* Article:
Then there were the coffee-houses for men of a certain intellectual interest.  “The great Dryden” held court at Wills’s, on the corner of Bow and Russell Streets. Dean Swift, along with Mr. Addison and Mr. Steele, took over the literary tradition after Dryden’s death at Button’s, on the other side of Russell Street. The Bedford in Covent Garden was the haunt of Foote, Fielding, Churchill, Hogarth, Dr. Arne, and Goldsmith.

Further west still can be found the birthplace of the social club, those clubs

supported by lounging men of fashion, the “pretty fellows” of Anne and the Georges, and by the adventurers and sycophants who had fortunes to push in such fine company. The most fashionable of these houses were clustered in or near the parish of St. James’s, taking their tone, as was natural, from the neighbourhood of the court. Many of these places had a political cast, but all were meeting-places of men of birth and condition.

Rowlandson: A Mad Dog in a Coffee-house

The St. James coffee-house was primarily Whig. The Cocoa Tree at Pall Mall “gathered the Tories and those discontented gentlemen who looked askance at the Hanoverian king at St. James’s, and drank furtive healths to the Pretender.” White’s Chocolate House (the true origin the social club) “was a meeting place for the more fashionable exquisites of the town and the court, and for the followers who lived upon them.

Mr. Mackay describes the coffee-houses in “Journey Through England” (1714).

* Data provided:
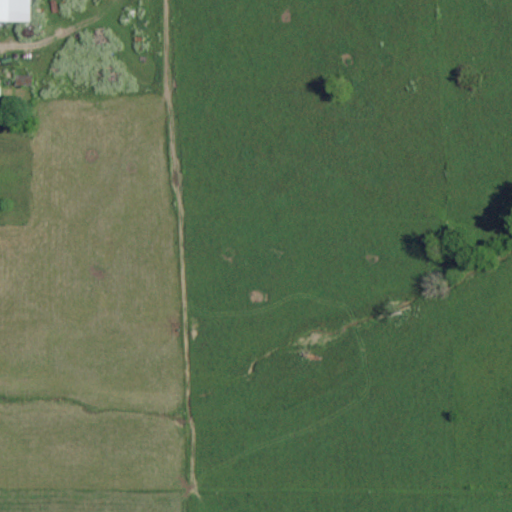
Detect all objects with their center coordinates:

* Given request:
Name every coffee-house or chocolate house mentioned in the passage on London coffee-houses.

* Result:
Wills's
Button's
The Bedford
The St. James coffee-house
The Cocoa Tree
White's Chocolate House